Games:
Bitter Irony of HeroQuest

HeroQuest is a new version of Hero Wars, which in turn is based in the same world that RuneQuest was based in.

For many formative years, I adored RuneQuest. Way back in 1978, it featured rules for fantasy roleplaying that echo through modern game designs. The effect RuneQuest had on me is clear to see in the design of 3rd Ed. D&D. RQ was one of the very few games for which I bought supplements, adventures, and campaign settings because the game world, Glorantha, was as cool as the game system. I played a lot of RuneQuest, but one thing I never did was take my campaign to Sartar.

In RuneQuest, you started as a pretty regular person. Uniquely to gaming at the time, your character was part of a culture, with an ethnic, religious, and class background that gave you a place in the world. Empire of the Petal Throne, a contemporary RPG, had an amazing culture, but characters were foreign barbarians rather than people reared in that culture. In RuneQuest, despite a character's humble beginnings, one could hope to attain hero status some day and journey to the world of the gods (at least once the long-promised HeroQuest game was published), but you started as a member of the mundane community. In RQ, everyone could try just about every skill, and you could make checks against your basic ability scores to cover whatever situation might come along. You could mess around in town, the system handled your actions, and the setting gave you a sense of place.

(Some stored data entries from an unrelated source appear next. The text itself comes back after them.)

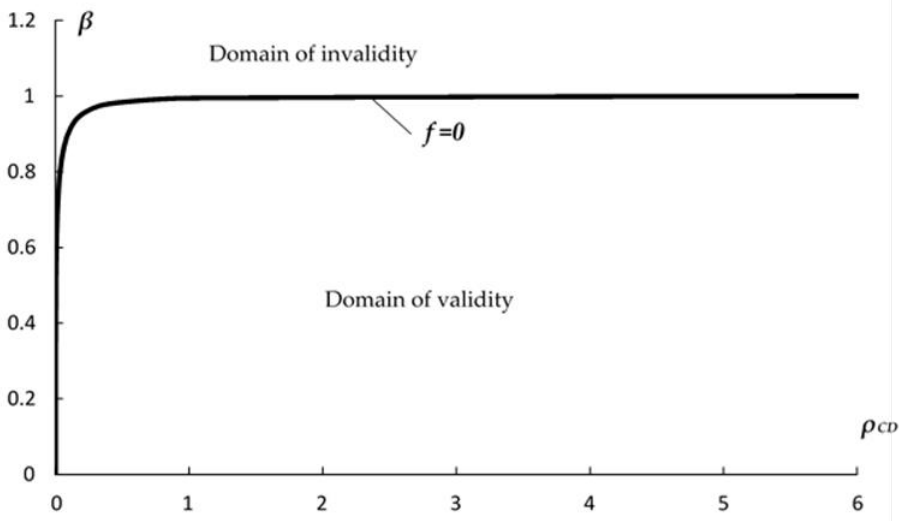
Figure 3. Domains of validity and invalidity of the solution.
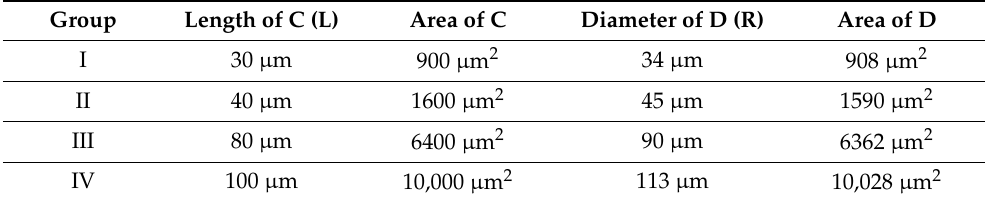
Table 1. Specific dimensions of C and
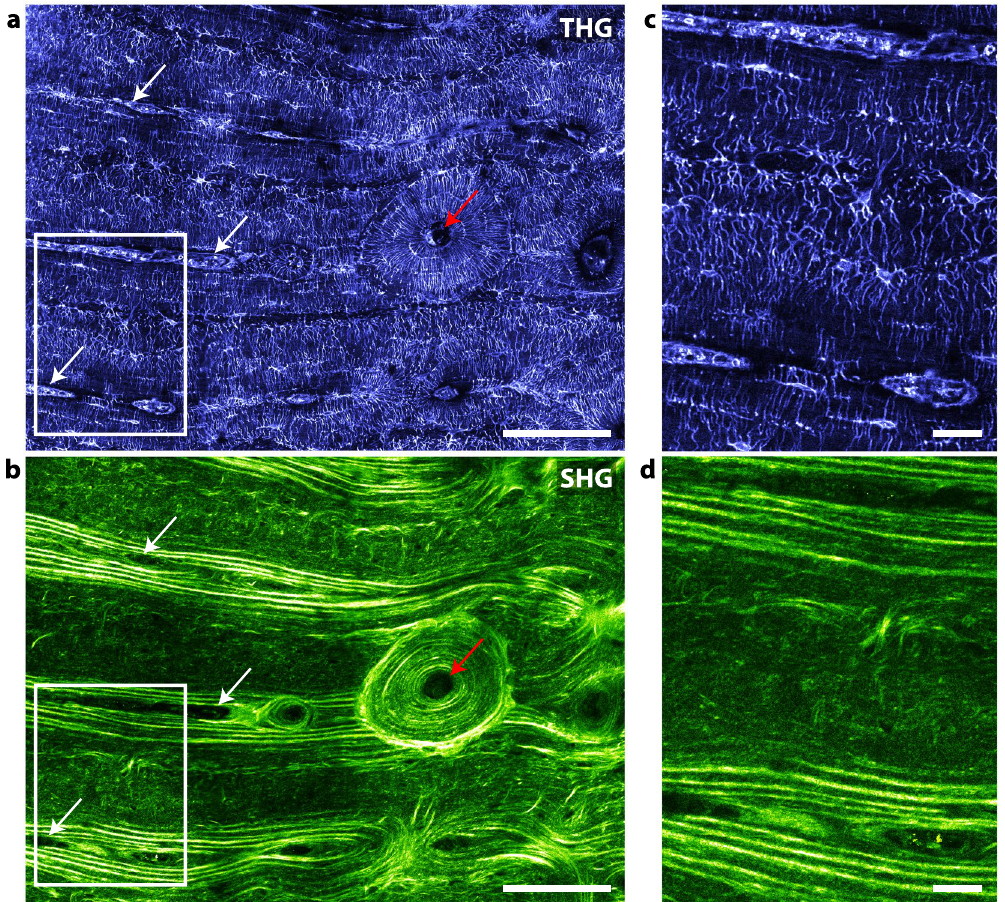
Figure 6. Imaging structural variability in bovine bone. Large-scale image of a transverse section of cortical bovine femur in THG ( a ) and SHG ( b ). This large-scale image includes an osteon with a well-defined radial organization (around the Haversian channel, red arrow), and a surrounding fibrolamellar region. Scale bar, 100 µ m. ( c ) (resp. ( d )), zoom into the rectangle area in ( a ) (resp. ( b )). At the bottom and top parts of the images, lamellar regions surrounding vascular channels (white arrows in ( a , b )) correspond to well-aligned lacunae and canaliculi, while the fibrous region in the center shows rounder lacunae and more disordered canaliculi. Scale bar, 10 µ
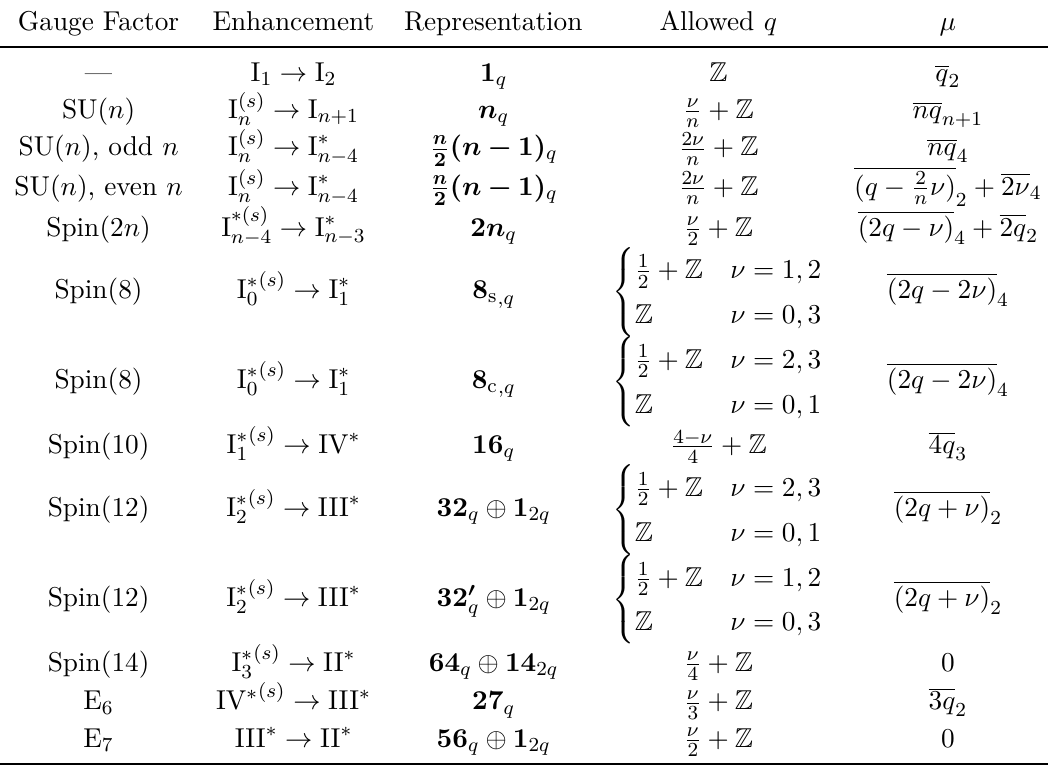
Table 2. Relations between ν , µ , and the u (1) charge q for various representations. Note that, in our conventions, the 32 representation of Spin(12) has highest weight [0 , 0 , 0 , 0 , 0 , 1] , while the 32 0 representation has highest weight [0 , 0 , 0 , 0 , 1 , 0] . This convention differs from [77] but agrees with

But one place that was off-limits was Sartar. Ironically, this was also that place that was most talked about. It's where the great god Orlanth held sway and his brave people ruled. Or maybe they didn't rule, exactly, because the chaotic, moon-worshiping imperials had invaded. Or maybe there were about to invade. It wasn't all that clear. But Sartar was where the action was at. Like the game HeroQuest, the Sartar campaign setting was promised.

The Sartar campaign setting never came about. Instead, the supplements feature arid plains, frontier cities, ruins, borderlands, and troll lands, but no Sartar. There was an adventure set in Sartar, but it was in a tiny town that wasn't part of the big picture. Avalon Hill bought the game and did chaos kingdoms and cults across the world, but no Sartar campaign setting.

Then, years later, Greg Stafford got Robin D. Laws to do Hero Wars, an RPG much more focused on Glorantha, with free-form mechanics that would allow the imaginative supernatural elements of the world to come to life. What's more, tremendous details about life in Sartar were released to support the game: clan life, economy, marriage, class structure, etc. You even had stats for regular people in the clan, the folks with regular lives who take up spears and put on their helmets when Chaos and invaders threaten the homestead.

But those people are not what Hero Wars is about. It's about the near-heroes that roam about the land on mighty quests, people that fly or make rocks sing.

Finally, the Sartar campaign information is here, with details about the lives of regular people. But it's attached to a game that isn't built to work on that scale. I love the Hero Wars support material and have had fun playing the game, but it's sad to think that all this good stuff took so long to surface that it can no longer serve the purpose it once could have served.